▸ **TASK DIRECTIONS**
Report each line of the rows below that contains the string "kern", treating uppercase and lowercase letters as distinct.

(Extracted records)
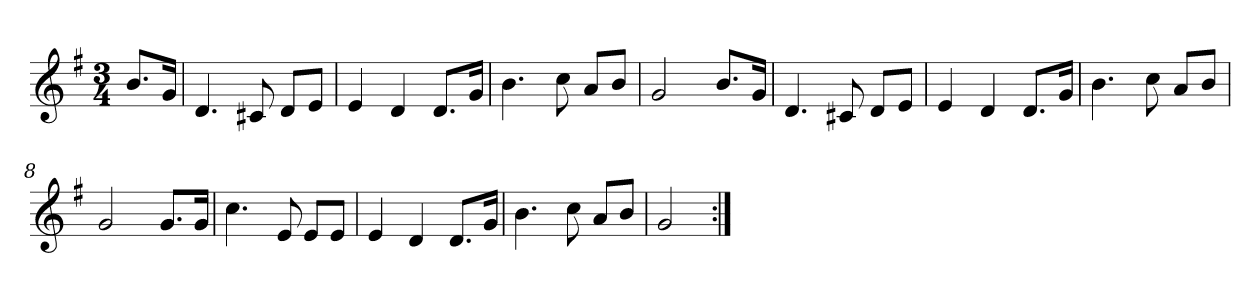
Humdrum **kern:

**kern
*part1
*staff1
*clefG2
*k[f#]
*G:
*M3/4
*MM50
=
8.b/L
16g/Jk
=1
4.d
8c#X
8d/L
8e/J
=2
4e
4d
8.d/L
16g/Jk
=3
4.b
8cc
8a/L
8b/J
=4
2g
8.b/L
16g/Jk
=5
4.d
8c#X
8d/L
8e/J
=6
4e
4d
8.d/L
16g/Jk
=7
4.b
8cc
8a/L
8b/J
=8
2g
8.g/L
16g/Jk
=9
4.cc
8e
8e/L
8e/J
=10
4e
4d
8.d/L
16g/Jk
=11
4.b
8cc
8a/L
8b/J
=12
2g
=:|!
*-
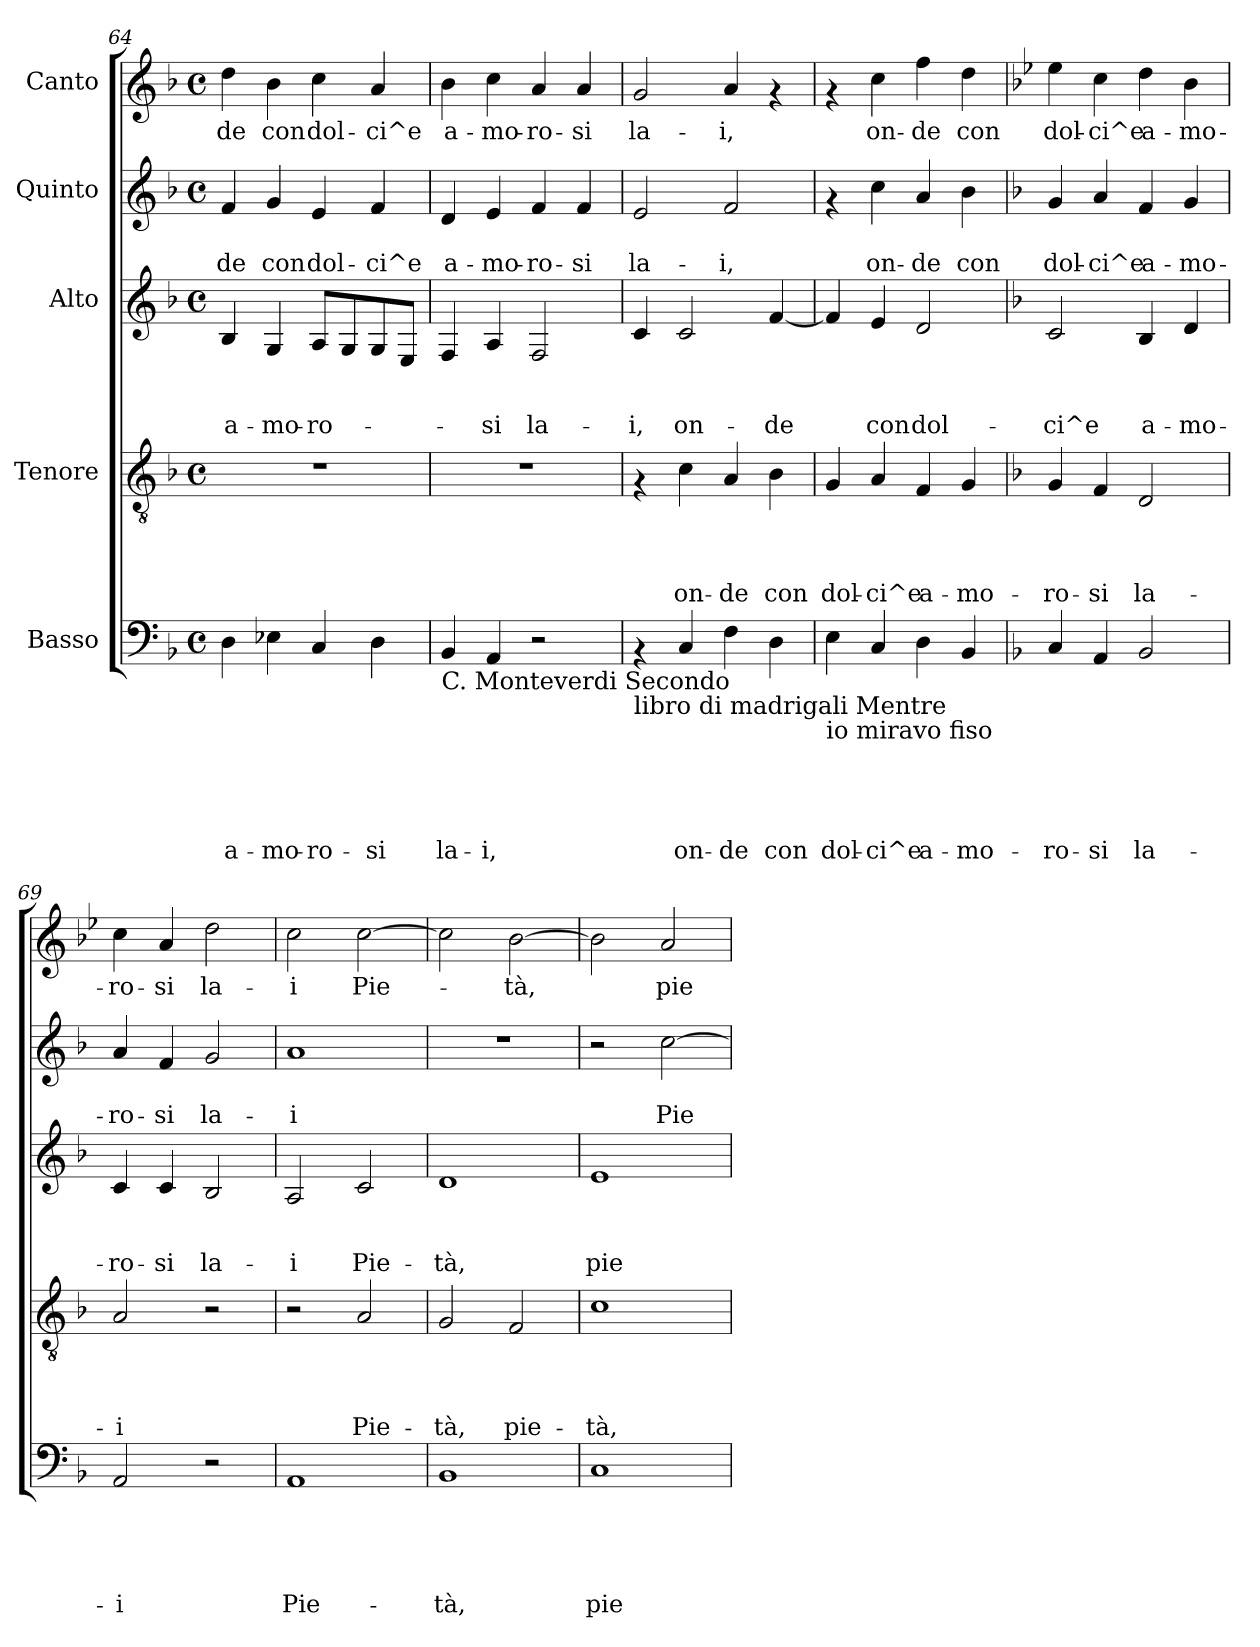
**kern	**text	**text	**text	**text	**text	**kern	**text	**text	**text	**text	**kern	**text	**text	**text	**kern	**text	**text	**kern	**text
*part5	*part5	*part5	*part5	*part5	*part5	*part4	*part4	*part4	*part4	*part4	*part3	*part3	*part3	*part3	*part2	*part2	*part2	*part1	*part1
*staff5	*staff5	*staff5	*staff5	*staff5	*staff5	*staff4	*staff4	*staff4	*staff4	*staff4	*staff3	*staff3	*staff3	*staff3	*staff2	*staff2	*staff2	*staff1	*staff1
*I"Basso	*	*	*	*	*	*I"Tenore	*	*	*	*	*I"Alto	*	*	*	*I"Quinto	*	*	*I"Canto	*
*clefF4	*	*	*	*	*	*clefGv2	*	*	*	*	*clefG2	*	*	*	*clefG2	*	*	*clefG2	*
*k[b-]	*	*	*	*	*	*k[b-]	*	*	*	*	*k[b-]	*	*	*	*k[b-]	*	*	*k[b-]	*
*F:	*	*	*	*	*	*F:	*	*	*	*	*F:	*	*	*	*F:	*	*	*F:	*
*M4/4	*	*	*	*	*	*M4/4	*	*	*	*	*M4/4	*	*	*	*M4/4	*	*	*M4/4	*
*met(c)	*	*	*	*	*	*met(c)	*	*	*	*	*met(c)	*	*	*	*met(c)	*	*	*met(c)	*
=64	=64	=64	=64	=64	=64	=64	=64	=64	=64	=64	=64	=64	=64	=64	=64	=64	=64	=64	=64
!	!	!	!	!	!LO:LY:b	!	!	!	!	!	!	!	!	!LO:LY:b	!	!	!LO:LY:b	!	!LO:LY:b
4D\	.	.	.	.	a-	1r	.	.	.	.	4B-/	.	.	a-	4f/	.	-de	4dd\	-de
!	!	!	!	!	!LO:LY:b	!	!	!	!	!	!	!	!	!LO:LY:b	!	!	!LO:LY:b	!	!LO:LY:b
4E-X\	.	.	.	.	-mo-	.	.	.	.	.	4G/	.	.	-mo-	4g/	.	con	4b-\	con
!	!	!	!	!	!LO:LY:b	!	!	!	!	!	!	!	!	!LO:LY:b	!	!	!LO:LY:b	!	!LO:LY:b
4C/	.	.	.	.	-ro-	.	.	.	.	.	8A/L	.	.	-ro-	4e/	.	dol-	4cc\	dol-
.	.	.	.	.	.	.	.	.	.	.	8G/	.	.	.	.	.	.	.	.
!	!	!	!	!	!LO:LY:b	!	!	!	!	!	!	!	!	!	!	!	!LO:LY:b	!	!LO:LY:b
4D\	.	.	.	.	-si	.	.	.	.	.	8G/	.	.	.	4f/	.	-ci^e	4a/	-ci^e
.	.	.	.	.	.	.	.	.	.	.	8E/J	.	.	.	.	.	.	.	.
=65	=65	=65	=65	=65	=65	=65	=65	=65	=65	=65	=65	=65	=65	=65	=65	=65	=65	=65	=65
!LO:TX:b:t=C. Monteverdi Secondo	!	!	!	!	!	!	!	!	!	!	!	!	!	!	!	!	!	!	!
!	!	!	!	!	!LO:LY:b	!	!	!	!	!	!	!	!	!	!	!	!LO:LY:b	!	!LO:LY:b
4BB-/	.	.	.	.	la-	1r	.	.	.	.	4F/	.	.	.	4d/	.	a-	4b-\	a-
!	!	!	!	!	!LO:LY:b	!	!	!	!	!	!	!	!	!LO:LY:b	!	!	!LO:LY:b	!	!LO:LY:b
4AA/	.	.	.	.	-i,	.	.	.	.	.	4A/	.	.	-si	4e/	.	-mo-	4cc\	-mo-
!	!	!	!	!	!	!	!	!	!	!	!	!	!	!LO:LY:b	!	!	!LO:LY:b	!	!LO:LY:b
2r	.	.	.	.	.	.	.	.	.	.	2F/	.	.	la-	4f/	.	-ro-	4a/	-ro-
!	!	!	!	!	!	!	!	!	!	!	!	!	!	!	!	!	!LO:LY:b	!	!LO:LY:b
.	.	.	.	.	.	.	.	.	.	.	.	.	.	.	4f/	.	-si	4a/	-si
=66	=66	=66	=66	=66	=66	=66	=66	=66	=66	=66	=66	=66	=66	=66	=66	=66	=66	=66	=66
!LO:TX:b:t=libro di madrigali Mentre	!	!	!	!	!	!	!	!	!	!	!	!	!	!	!	!	!	!	!
!	!	!	!	!	!	!	!	!	!	!	!	!	!	!LO:LY:b	!	!	!LO:LY:b	!	!LO:LY:b
4rAA	.	.	.	.	.	4rF	.	.	.	.	4c/	.	.	-i,	2e/	.	la-	2g/	la-
!	!	!	!	!	!LO:LY:b	!	!	!	!	!LO:LY:b	!	!	!	!LO:LY:b	!	!	!	!	!
4C/	.	.	.	.	on-	4c\	.	.	.	on-	2c/	.	.	on-	.	.	.	.	.
!	!	!	!	!	!LO:LY:b	!	!	!	!	!LO:LY:b	!	!	!	!	!	!	!LO:LY:b	!	!LO:LY:b
4F\	.	.	.	.	-de	4A/	.	.	.	-de	.	.	.	.	2f/	.	-i,	4a/	-i,
!	!	!	!	!	!LO:LY:b	!	!	!	!	!LO:LY:b	!	!	!	!LO:LY:b	!	!	!	!	!
4D\	.	.	.	.	con	4B-\	.	.	.	con	[<4f/	.	.	-de	.	.	.	4rf	.
=67	=67	=67	=67	=67	=67	=67	=67	=67	=67	=67	=67	=67	=67	=67	=67	=67	=67	=67	=67
!LO:TX:b:t=io miravo fiso	!	!	!	!	!	!	!	!	!	!	!	!	!	!	!	!	!	!	!
!	!	!	!	!	!LO:LY:b	!	!	!	!	!LO:LY:b	!	!	!	!	!	!	!	!	!
4E\	.	.	.	.	dol-	4G/	.	.	.	dol-	4f/]	.	.	.	4rf	.	.	4rf	.
!	!	!	!	!	!LO:LY:b	!	!	!	!	!LO:LY:b	!	!	!	!LO:LY:b	!	!	!LO:LY:b	!	!LO:LY:b
4C/	.	.	.	.	-ci^e	4A/	.	.	.	-ci^e	4e/	.	.	con	4cc\	.	on-	4cc\	on-
!	!	!	!	!	!LO:LY:b	!	!	!	!	!LO:LY:b	!	!	!	!LO:LY:b	!	!	!LO:LY:b	!	!LO:LY:b
4D\	.	.	.	.	a-	4F/	.	.	.	a-	2d/	.	.	dol-	4a/	.	-de	4ff\	-de
!	!	!	!	!	!LO:LY:b	!	!	!	!	!LO:LY:b	!	!	!	!	!	!	!LO:LY:b	!	!LO:LY:b
4BB-/	.	.	.	.	-mo-	4G/	.	.	.	-mo-	.	.	.	.	4b-\	.	con	4dd\	con
!!LO:PB:g=z
=68	=68	=68	=68	=68	=68	=68	=68	=68	=68	=68	=68	=68	=68	=68	=68	=68	=68	=68	=68
*	*	*	*	*	*	*	*	*	*	*	*	*	*	*	*	*	*	*k[b-e-]	*
*	*	*	*	*	*	*	*	*	*	*	*	*	*	*	*	*	*	*B-:	*
!	!	!	!	!	!LO:LY:b	!	!	!	!	!LO:LY:b	!	!	!	!LO:LY:b	!	!	!LO:LY:b	!	!LO:LY:b
4C/	.	.	.	.	-ro-	4G/	.	.	.	-ro-	2c/	.	.	-ci^e	4g/	.	dol-	4ee-\	dol-
!	!	!	!	!	!LO:LY:b	!	!	!	!	!LO:LY:b	!	!	!	!	!	!	!LO:LY:b	!	!LO:LY:b
4AA/	.	.	.	.	-si	4F/	.	.	.	-si	.	.	.	.	4a/	.	-ci^e	4cc\	-ci^e
!	!	!	!	!	!LO:LY:b	!	!	!	!	!LO:LY:b	!	!	!	!LO:LY:b	!	!	!LO:LY:b	!	!LO:LY:b
2BB-/	.	.	.	.	la-	2D/	.	.	.	la-	4B-/	.	.	a-	4f/	.	a-	4dd\	a-
!	!	!	!	!	!	!	!	!	!	!	!	!	!	!LO:LY:b	!	!	!LO:LY:b	!	!LO:LY:b
.	.	.	.	.	.	.	.	.	.	.	4d/	.	.	-mo-	4g/	.	-mo-	4b-\	-mo-
=69	=69	=69	=69	=69	=69	=69	=69	=69	=69	=69	=69	=69	=69	=69	=69	=69	=69	=69	=69
!	!	!	!	!	!LO:LY:b	!	!	!	!	!LO:LY:b	!	!	!	!LO:LY:b	!	!	!LO:LY:b	!	!LO:LY:b
2AA/	.	.	.	.	-i	2A/	.	.	.	-i	4c/	.	.	-ro-	4a/	.	-ro-	4cc\	-ro-
!	!	!	!	!	!	!	!	!	!	!	!	!	!	!LO:LY:b	!	!	!LO:LY:b	!	!LO:LY:b
.	.	.	.	.	.	.	.	.	.	.	4c/	.	.	-si	4f/	.	-si	4a/	-si
!	!	!	!	!	!	!	!	!	!	!	!	!	!	!LO:LY:b	!	!	!LO:LY:b	!	!LO:LY:b
2r	.	.	.	.	.	2r	.	.	.	.	2B-/	.	.	la-	2g/	.	la-	2dd\	la-
=70	=70	=70	=70	=70	=70	=70	=70	=70	=70	=70	=70	=70	=70	=70	=70	=70	=70	=70	=70
!	!	!	!	!	!LO:LY:b	!	!	!	!	!	!	!	!	!LO:LY:b	!	!	!LO:LY:b	!	!LO:LY:b
1AA	.	.	.	.	Pie-	2r	.	.	.	.	2A/	.	.	-i	1a	.	-i	2cc\	-i
!	!	!	!	!	!	!	!	!	!	!LO:LY:b	!	!	!	!LO:LY:b	!	!	!	!	!LO:LY:b
.	.	.	.	.	.	2A/	.	.	.	Pie-	2c/	.	.	Pie-	.	.	.	[>2cc\	Pie-
=71	=71	=71	=71	=71	=71	=71	=71	=71	=71	=71	=71	=71	=71	=71	=71	=71	=71	=71	=71
!	!	!	!	!	!LO:LY:b	!	!	!	!	!LO:LY:b	!	!	!	!LO:LY:b	!	!	!	!	!
1BB-	.	.	.	.	-tà,	2G/	.	.	.	-tà,	1d	.	.	-tà,	1r	.	.	2cc\]	.
!	!	!	!	!	!	!	!	!	!	!LO:LY:b	!	!	!	!	!	!	!	!	!LO:LY:b
.	.	.	.	.	.	2F/	.	.	.	pie-	.	.	.	.	.	.	.	[>2b-\	-tà,
=72	=72	=72	=72	=72	=72	=72	=72	=72	=72	=72	=72	=72	=72	=72	=72	=72	=72	=72	=72
!	!	!	!	!	!LO:LY:b	!	!	!	!	!LO:LY:b	!	!	!	!LO:LY:b	!	!	!	!	!
1C	.	.	.	.	pie-	1c	.	.	.	-tà,	1e	.	.	pie-	2r	.	.	2b-\]	.
!	!	!	!	!	!	!	!	!	!	!	!	!	!	!	!	!	!LO:LY:b	!	!LO:LY:b
.	.	.	.	.	.	.	.	.	.	.	.	.	.	.	[<2cc\	.	Pie-	2a/	pie-
=	=	=	=	=	=	=	=	=	=	=	=	=	=	=	=	=	=	=	=
*-	*-	*-	*-	*-	*-	*-	*-	*-	*-	*-	*-	*-	*-	*-	*-	*-	*-	*-	*-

▸ **WRITTEN REPLY**
Humdrum **kern:
**kern
**kern	**text	**text	**text	**text	**text	**kern	**text	**text	**text	**text	**kern	**text	**text	**text	**kern	**text	**text	**kern	**text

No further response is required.